The Kagonesti warriors remained silent, but uneasy glances flickered among the tribe. None of them was prepared to believe the word of a savage human, but neither did any of the elves have personal knowledge of the southern forests. Not since the Kinslayer War had any of the wild elves dwelled there, and that was a thousand years in the past.
"It's not a surprise, I guess, that the lizardmen should have found you down here." The human rambled on with a garrulousness that rendered meditative discourse practically impossible.

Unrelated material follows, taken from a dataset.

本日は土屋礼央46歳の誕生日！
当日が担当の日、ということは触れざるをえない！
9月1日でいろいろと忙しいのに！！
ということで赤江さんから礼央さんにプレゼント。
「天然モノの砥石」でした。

Ashtaway, however, was curious to hear what the man would say.
"The Dark Queen's armies are starting a big push to the west this year. By high summer, there'll be battles waged from here to Palanthas, if she has her way. It's only natural that she send some of her lizards into the forest, looking for a way around the knights."
"I first observed you with a small company of knights. Did you then seek to block this maneuver?" Ash asked. He began to wonder if, behind the knight's undeniable courage, there lurked the mind of a mad fool. His force of two dozen men seemed far too small to accomplish such a bold mission.
"We were not here as an army, either of invasion or defense," the knight assured him. "Our primary task was to explore the valleys in the foothills, to seek a route into the mountains."
"Not to defend Palanthas?" Ashtaway tried to picture a reason for the human's strategy.
"No, but, perhaps, to make the Queen's attack against Palanthas less successful. Takhisis, you see, has sent practically all of her dragons with the strike force of her armies. They make a formidable force, and we know their target is, eventually, Palanthas."
"Then the war may indeed be approaching its end," declared Faltath. His tone made it clear that he viewed the defeat of the knights as a thing of precious little consequence to himself or the tribe.
Once
again, Ash found himself disagreeing with his lifelong friend. The prospect of dragons soaring over the woodland, of bakali legions roaming and plundering wherever they wanted to go, seemed like a chilling legacy for the years of his children and grandchildren-and then, with a cold shiver, he again felt the weight of the Ram's Horn. There would be no children for him.
"Don't hold a victory celebration for the Dark Queen. Not yet!" snapped the knight, with appalling rudeness. Faltath flushed, but Sir Kamford continued speaking without a pause. "There's hope for the knights in several straws, slender though they may be."
"Do you speak of ways to defeat the Dark Queen and her dragons?" wondered Ashtaway. Often he had remembered the savagery of the dragons he'd seen. An army of the creatures seemed almost incomprehensibly powerful.
"It's not so unthinkable," the man replied. "There are, after all, dragons who fight as our allies. The golds and silvers make a formidable armada when they take to the skies, and thus the Dark Queen needs always to guard against a surprise attack against Sanction, where lies the root of her strength."
The young Pathfinder remembered Lectral saying much the same thing. "Then why not strike at Sanction from the plains, where your army is?" Ashtaway asked.
"Because the queen's armies-and her dragons-block our passage across those plains," Sir Kamford said grimly. "We couldn't attack from there until we defeat those armies. And unless we can burn the depots of Sanction she'll be able to keep her army in the field for ten more years!"
"I have seen Sanction, from a distance," the young Pathfinder noted. "There seemed ever to be a black, angry cloud about the place-it seems a fitting abode for the Queen of Darkness."
The knight chuckled, and even Ashtaway was set aback by the man's lack of manners. Suppressing his own temper, aware of the other warriors' displeasure behind their stoic expressions, Ash forced himself to remember that Sir Kamford was a stranger to proper society-indeed, there seemed to be no rudeness intended in his expression of humor.